-- WORK TASK --
Please copy the rows from the very beginning up to and including the line that contains "sau nhiều năm, nhìn con gái ngày càng trưởng", keeping every line unchanged.

[Saved entries]
════════════════════

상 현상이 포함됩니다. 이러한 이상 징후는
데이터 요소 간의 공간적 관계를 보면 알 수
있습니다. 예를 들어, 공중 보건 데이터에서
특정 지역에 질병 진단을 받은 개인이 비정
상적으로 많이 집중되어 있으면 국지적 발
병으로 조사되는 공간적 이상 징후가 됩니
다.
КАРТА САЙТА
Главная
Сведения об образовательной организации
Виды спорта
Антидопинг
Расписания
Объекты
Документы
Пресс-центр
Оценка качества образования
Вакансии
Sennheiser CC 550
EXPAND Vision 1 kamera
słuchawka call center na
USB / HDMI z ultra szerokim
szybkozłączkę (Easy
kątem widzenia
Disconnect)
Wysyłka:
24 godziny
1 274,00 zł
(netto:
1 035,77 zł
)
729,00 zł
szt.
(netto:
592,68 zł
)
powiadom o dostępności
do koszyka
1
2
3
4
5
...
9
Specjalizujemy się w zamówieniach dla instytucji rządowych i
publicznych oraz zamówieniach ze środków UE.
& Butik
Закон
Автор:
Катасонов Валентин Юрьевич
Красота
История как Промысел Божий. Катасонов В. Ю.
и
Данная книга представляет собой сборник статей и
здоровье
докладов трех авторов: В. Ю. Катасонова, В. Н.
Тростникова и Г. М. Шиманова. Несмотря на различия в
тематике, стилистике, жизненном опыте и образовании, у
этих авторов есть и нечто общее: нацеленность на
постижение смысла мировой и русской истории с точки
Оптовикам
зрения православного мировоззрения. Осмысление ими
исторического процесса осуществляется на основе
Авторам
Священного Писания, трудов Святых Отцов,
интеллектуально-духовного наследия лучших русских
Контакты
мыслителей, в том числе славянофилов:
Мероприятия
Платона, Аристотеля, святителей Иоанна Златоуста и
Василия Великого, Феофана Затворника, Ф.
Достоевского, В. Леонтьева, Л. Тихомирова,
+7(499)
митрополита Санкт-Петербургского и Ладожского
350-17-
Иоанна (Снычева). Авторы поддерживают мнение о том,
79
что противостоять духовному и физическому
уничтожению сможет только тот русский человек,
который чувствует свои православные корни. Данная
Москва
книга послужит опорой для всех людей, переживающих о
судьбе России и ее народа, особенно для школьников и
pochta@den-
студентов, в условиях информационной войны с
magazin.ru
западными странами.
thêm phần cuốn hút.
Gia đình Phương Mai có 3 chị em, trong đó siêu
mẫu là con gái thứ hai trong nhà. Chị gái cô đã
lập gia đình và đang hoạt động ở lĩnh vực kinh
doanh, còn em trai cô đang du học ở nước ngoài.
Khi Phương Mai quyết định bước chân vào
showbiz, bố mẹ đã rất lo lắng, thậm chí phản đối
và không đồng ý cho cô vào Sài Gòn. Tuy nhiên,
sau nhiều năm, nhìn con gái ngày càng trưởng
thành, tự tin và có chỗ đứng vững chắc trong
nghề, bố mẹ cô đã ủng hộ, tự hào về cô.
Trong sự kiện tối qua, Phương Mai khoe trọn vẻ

════════════════════

-- ANSWER --
상 현상이 포함됩니다. 이러한 이상 징후는
데이터 요소 간의 공간적 관계를 보면 알 수
있습니다. 예를 들어, 공중 보건 데이터에서
특정 지역에 질병 진단을 받은 개인이 비정
상적으로 많이 집중되어 있으면 국지적 발
병으로 조사되는 공간적 이상 징후가 됩니
다.
КАРТА САЙТА
Главная
Сведения об образовательной организации
Виды спорта
Антидопинг
Расписания
Объекты
Документы
Пресс-центр
Оценка качества образования
Вакансии
Sennheiser CC 550
EXPAND Vision 1 kamera
słuchawka call center na
USB / HDMI z ultra szerokim
szybkozłączkę (Easy
kątem widzenia
Disconnect)
Wysyłka:
24 godziny
1 274,00 zł
(netto:
1 035,77 zł
)
729,00 zł
szt.
(netto:
592,68 zł
)
powiadom o dostępności
do koszyka
1
2
3
4
5
...
9
Specjalizujemy się w zamówieniach dla instytucji rządowych i
publicznych oraz zamówieniach ze środków UE.
& Butik
Закон
Автор:
Катасонов Валентин Юрьевич
Красота
История как Промысел Божий. Катасонов В. Ю.
и
Данная книга представляет собой сборник статей и
здоровье
докладов трех авторов: В. Ю. Катасонова, В. Н.
Тростникова и Г. М. Шиманова. Несмотря на различия в
тематике, стилистике, жизненном опыте и образовании, у
этих авторов есть и нечто общее: нацеленность на
постижение смысла мировой и русской истории с точки
Оптовикам
зрения православного мировоззрения. Осмысление ими
исторического процесса осуществляется на основе
Авторам
Священного Писания, трудов Святых Отцов,
интеллектуально-духовного наследия лучших русских
Контакты
мыслителей, в том числе славянофилов:
Мероприятия
Платона, Аристотеля, святителей Иоанна Златоуста и
Василия Великого, Феофана Затворника, Ф.
Достоевского, В. Леонтьева, Л. Тихомирова,
+7(499)
митрополита Санкт-Петербургского и Ладожского
350-17-
Иоанна (Снычева). Авторы поддерживают мнение о том,
79
что противостоять духовному и физическому
уничтожению сможет только тот русский человек,
который чувствует свои православные корни. Данная
Москва
книга послужит опорой для всех людей, переживающих о
судьбе России и ее народа, особенно для школьников и
pochta@den-
студентов, в условиях информационной войны с
magazin.ru
западными странами.
thêm phần cuốn hút.
Gia đình Phương Mai có 3 chị em, trong đó siêu
mẫu là con gái thứ hai trong nhà. Chị gái cô đã
lập gia đình và đang hoạt động ở lĩnh vực kinh
doanh, còn em trai cô đang du học ở nước ngoài.
Khi Phương Mai quyết định bước chân vào
showbiz, bố mẹ đã rất lo lắng, thậm chí phản đối
và không đồng ý cho cô vào Sài Gòn. Tuy nhiên,
sau nhiều năm, nhìn con gái ngày càng trưởng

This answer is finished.